Justice Stevens concurred in the judgment only. He doubted that the FMLA was independently valid under Section 5 of the Fourteenth Amendment, but believed that it was a constitutional use of congressional power under the Commerce Clause. Reiterating a position he and other justices had taken in past decisions, Justice Stevens stated that the Eleventh Amendment did not prevent Congress from enacting legislation under the Commerce Clause to allow citizens to sue their own states for money damages. Thus, he concluded, Hibbs's suit was not barred by sovereign immunity and could proceed.

==Dissents==
Both Justice Scalia and Justice Kennedy filed dissents. Justice Scalia joined Justice Kennedy's dissent but wished to "add one further observation." A legal action filed against Nevada under legislation enacted in order to protect against future violations of the Equal Protection Clause, Justice Scalia said, could not be justified by showing "violations by another State, or by most other States, or even by 49 other States." Rather, the plaintiff had to show that Congress was preventing violations of the Fourteenth Amendment "by the State against which the enforcement action is taken," which in this case was Nevada. Because Congress could not rely on what he termed "guilt by association", and because he believed the majority had not shown that each of the 50 states had engaged in gender-based violations of the Equal Protection Clause, Justice Scalia concluded that the FMLA was unconstitutional.

Justice Kennedy's dissent, joined by both Justice Scalia and Justice Thomas, argued that Congress simply had not established that the states "engage[d] in widespread discrimination on the basis of gender in the provision of family leave benefits." Justice Kennedy believed the evidence summarized by the Court was too isolated and anecdotal to established such a pattern of discrimination.
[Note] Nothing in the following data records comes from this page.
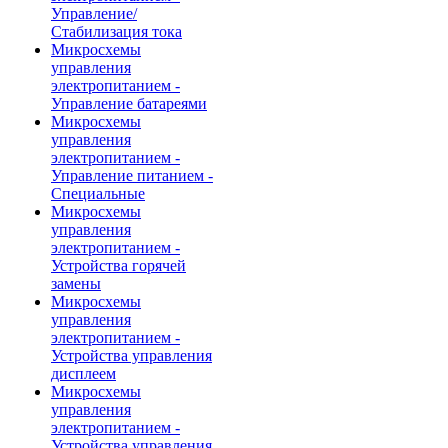
Управление/
Стабилизация тока
Микросхемы
управления
электропитанием -
Управление батареями
Микросхемы
управления
электропитанием -
Управление питанием -
Специальные
Микросхемы
управления
электропитанием -
Устройства горячей
замены
Микросхемы
управления
электропитанием -
Устройства управления
дисплеем
Микросхемы
управления
электропитанием -
Устройства управления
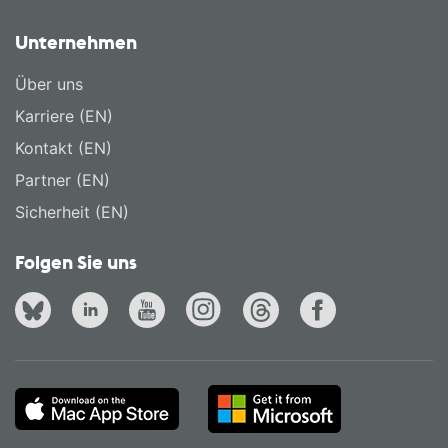
Unternehmen
Über uns
Karriere (EN)
Kontakt (EN)
Partner (EN)
Sicherheit (EN)
Folgen Sie uns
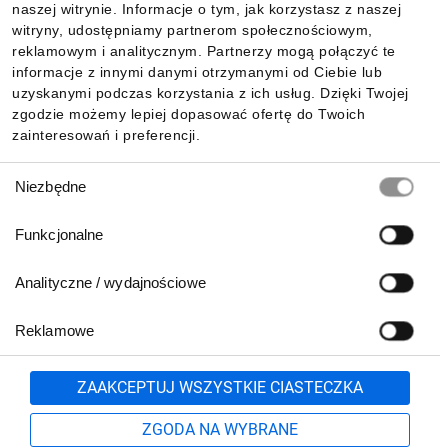
naszej witrynie. Informacje o tym, jak korzystasz z naszej
witryny, udostępniamy partnerom społecznościowym,
reklamowym i analitycznym. Partnerzy mogą połączyć te
Pobierz naszą aplikację mobilną:
informacje z innymi danymi otrzymanymi od Ciebie lub
uzyskanymi podczas korzystania z ich usług. Dzięki Twojej
zgodzie możemy lepiej dopasować ofertę do Twoich
zainteresowań i preferencji.
Wybór
Niezbędne
zgody
Funkcjonalne
Analityczne / wydajnościowe
Reklamowe
Biuro Obsługi Klienta:
lub
801 500 700
71 37 61 600
Zgłoś
ZAAKCEPTUJ WSZYSTKIE CIASTECZKA
pn.-pt. 8:00-16:00
Formularz kontaktowy
ZGODA NA WYBRANE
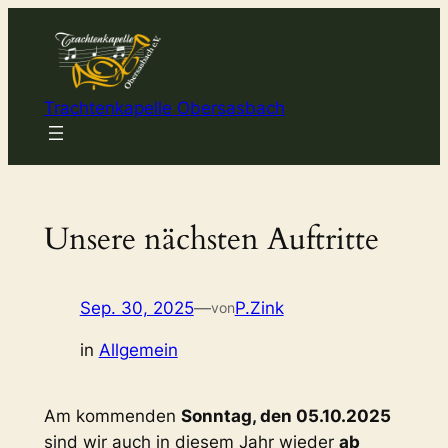
Zum
Inhalt
springen
Trachtenkapelle Obersasbach
Unsere nächsten Auftritte
Sep. 30, 2025
—
P.Zink
von
in
Allgemein
Am kommenden
Sonntag, den 05.10.2025
sind wir auch in diesem Jahr wieder
ab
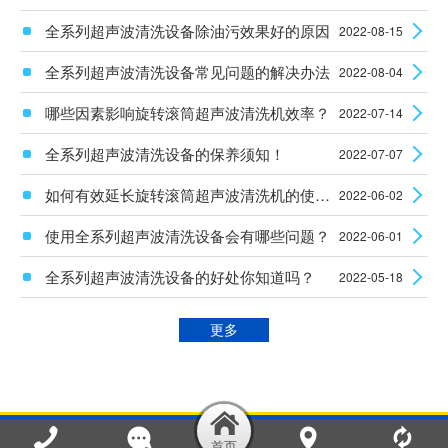
全系列超声波清洗设备除油污效果好的原因
2022-08-15
全系列超声波清洗设备常见问题的解决办法
2022-08-04
哪些因素影响旋转滚筒超声波清洗机效率？
2022-07-14
全系列超声波清洗设备的保养须知！
2022-07-07
如何有效延长旋转滚筒超声波清洗机的使用时间？
2022-06-02
使用全系列超声波清洗设备会有哪些问题？
2022-06-01
全系列超声波清洗设备的好处你知道吗？
2022-05-18
更多
新乡市恒兴达环保科技有限公司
He also argued that the states had actually "been ahead of Congress in providing gender-neutral family leave benefits." The fact that gender classifications are subjected to heightened scrutiny, he said, "[did] not alter [his] conclusion," because Hibbs still bore the "burden to show that Congress identified a history and pattern of unconstitutional employment discrimination by the States." This was a burden, said Justice Kennedy, which Hibbs had not met. Thus the FMLA amounted to a substantive change in the reach of the Fourteenth Amendment, not an enforcement of its provisions, and under Boerne, this was unconstitutional.